Why Do Olympians Bite Their Gold Medals? It's An Unofficial Olympic Tradition
Whenever Olympic athletes receive gold medals, it's a pretty likely bet that there will be photos of them trying to take a bite out of it. But why do Olympians bite their gold medals? It's a strange thing to do, to be sure, but it sounds like the photo op has, in a way, become a kind of rite of passage for medal winners. If you've dedicated your entire life to winning that medal after all, well, why not celebrate with a signature Olympic photo pose? But, according to CNN, even if you'd rather not risk leaving a bite-mark on your medal, chances are good you'll be asked to do it anyway: after the medal ceremony, winners are whisked away to be photographed by a group of Olympic photographers, who pretty much always request their subjects for at least one "biting the medal" shot. David Wallechinsky, president of the International Society of Olympic Historians, told CNN,
Iconic shot or not, how did the tradition even begin in the first place? According to NBC News, it's thought that the practice probably began in a nod to the way that people used to test for counterfeit gold coins used as currency. Gold is a relatively soft metal, so biting a coin and leaving a slight indent was a sign that a coin was actually made of solid gold, as opposed to a gold-plated lead coin, which obviously would have had substantially less value.
The irony though, according to TIME, is that Olympic gold medals aren't actually made of gold — or at least, not entirely anyway. They are actually more like upgraded sterling silver medals, with about 6 grams of 24-karat gold used as a coating to make it look gold. In fact, according to NBC News, only about 7.5 percent of the medal itself is gold, making it a bit less impressive that the Olympic medals have been growing in size and weight over the years. The medals at the 2016 Rio Olympic Games are the heaviest medals in the history of the Summer Olympics at 500 grams each, according to Forbes, but are hardly the most valuable in terms of composition. That honor would likely go to any of the gold medals awarded before 1912 — the last year that Olympic gold medals were actually made of solid gold.
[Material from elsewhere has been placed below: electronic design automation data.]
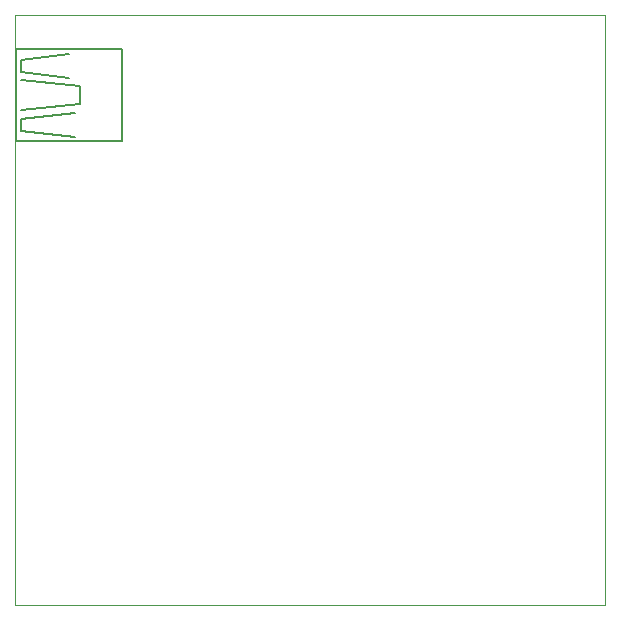
<source format=gbo>
G75*
%MOIN*%
%OFA0B0*%
%FSLAX25Y25*%
%IPPOS*%
%LPD*%
%AMOC8*
5,1,8,0,0,1.08239X$1,22.5*
%
%ADD10C,0.00000*%
%ADD11C,0.00500*%
D10*
X0001800Y0003333D02*
X0001800Y0200184D01*
X0198650Y0200184D01*
X0198650Y0003333D01*
X0001800Y0003333D01*
D11*
X0002036Y0157979D02*
X0037469Y0157979D01*
X0037469Y0188688D01*
X0002036Y0188688D01*
X0002036Y0157979D01*
X0004005Y0161522D02*
X0004005Y0165459D01*
X0021721Y0167428D01*
X0023690Y0170381D02*
X0004005Y0168412D01*
X0004005Y0161522D02*
X0021721Y0159554D01*
X0023690Y0170381D02*
X0023690Y0176286D01*
X0004005Y0178255D01*
X0004005Y0181207D02*
X0019753Y0179239D01*
X0019753Y0187113D02*
X0004005Y0185144D01*
X0004005Y0181207D01*
M02*

</source>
Of course, it makes sense that solid gold medals would have to be phased out just due to cost alone. To award athletes in the top spot with a solid gold medal would cost a whopping $22,000 each, which is a far cry from the estimated $564 value of the Olympic medals being handed out in Rio, based on the current price of sterling silver and gold. Although, since it's probably safe to assume that no one competes in the Olympics with the intention of melting down their gold medal and selling it for cash, regardless of the makeup of the medals, they are still hugely valuable for personal reasons (as well as memorabilia for sports collectors, if anyone ever did want to sell their medal).
Given that the medals aren't gold though, the logic of leaving a bite-mark isn't exactly sound, but that obviously hasn't kept many athletes from trying it anyway — even if they haven't won gold. According to NBC News, German luger David Moeller actually broke his tooth after biting his newly-won silver medal for photographers at the 2010 Winter Olympics (ouch).
So while Olympians might want to be careful not to crack their teeth in overeager excitement, the "biting the medal" photo seems like a fun way to embrace one of many Olympic traditions during their big moment. Winning gold is something that few people on Earth will ever experience, so, hey, why not take a bite to celebrate?